Snehdeep Singh Kalsi

Snehdeep Singh Kalsi Live at Quorum Mumbai

On 26th September 2025, Quorum Mumbai turned into something far beyond a venue, it became a sanctum of sound. When Snehdeep Singh Kalsi walked onto the stage, the air shifted. His voice carried the weight of centuries and the freshness of the present moment, weaving a tapestry where ghazal, Sufi, classical, and folk were not separate streams but one flowing river.

Quorum, with its contemporary sophistication, seemed an unlikely setting for such a gathering. Yet that evening, it transformed into a mehfil, intimate and timeless. Every note lingered in the hush between breaths, every phrase reaching back into tradition and forward into something new.

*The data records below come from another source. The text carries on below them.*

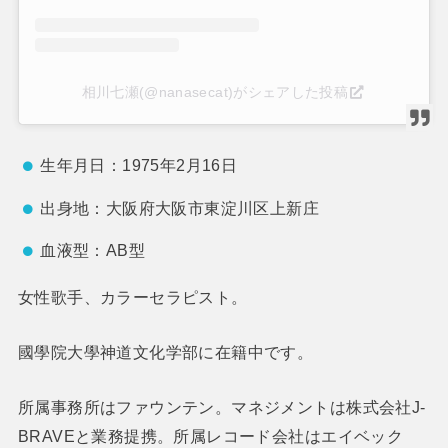
相川七瀬(@nanasecat)がシェアした投稿
生年月日：1975年2月16日
出身地：大阪府大阪市東淀川区上新庄
血液型：AB型
女性歌手、カラーセラピスト。
國學院大學神道文化学部に在籍中です。
所属事務所はファウンテン。マネジメントは株式会社J-
BRAVEと業務提携。所属レコード会社はエイベック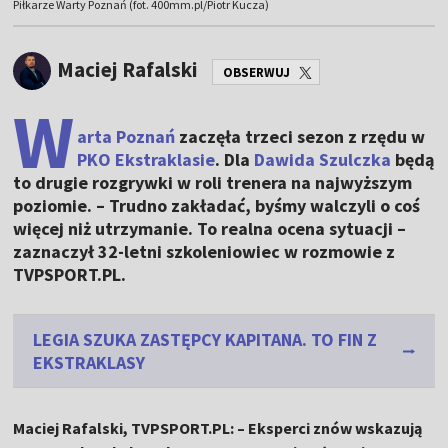
Piłkarze Warty Poznań (fot. 400mm.pl/Piotr Kucza)
Maciej Rafalski
OBSERWUJ
W
arta Poznań
zaczęła trzeci sezon z rzędu w
PKO Ekstraklasie
. Dla
Dawida Szulczka
będą
to drugie rozgrywki w roli trenera na najwyższym
poziomie. – Trudno zakładać, byśmy walczyli o coś
więcej niż utrzymanie. To realna ocena sytuacji –
zaznaczył 32-letni szkoleniowiec w rozmowie z
TVPSPORT.PL.
LEGIA SZUKA ZASTĘPCY KAPITANA. TO FIN Z
EKSTRAKLASY
Maciej Rafalski, TVPSPORT.PL: – Eksperci znów wskazują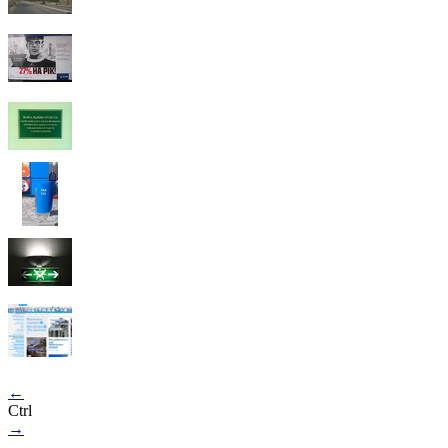
←
Ctrl
→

Snehdeep was not alone in shaping this journey. The tabla of Surjeet Singh brought the pulse of earth and sky together, his rhythms steady yet playful, ancient yet alive. On the other side, Ameya Paranjpe on guitar carved out a surprising but seamless space, letting modern strings embrace the resonance of raagas and the raw power of folk. Together, their interplay was less an accompaniment and more a conversation, one that blurred lines and built bridges between traditions.

The evening unfolded like chapters in an unwritten book. Ghazals revealed themselves in delicate phrases of longing, each couplet heavy with emotion. Sufi verses rose higher, dissolving boundaries and carrying the audience towards transcendence. Classical raagas rooted the night in discipline, their structure giving freedom its wings. And then came the folk songs; raw, joyous, communal - reminding everyone that music lives not only in darbars and concert halls, but also in fields, courtyards, and the pulse of everyday life.

As the final note lingered, it felt less like an ending and more like a suspended moment in time. The air itself seemed to hum with the music’s afterglow, carrying the echoes of voice, tabla, and guitar long after they had stopped. Eyes met, breaths slowed, and for a heartbeat, the audience existed only within that resonance, caught between tradition and transcendence, between sound and silence.

That night at Quorum, four traditions did not simply coexist; they merged into something timeless. It was not just a performance. It was an experience, a reminder that music at its purest is not bound by genre, era, or form. It simply is.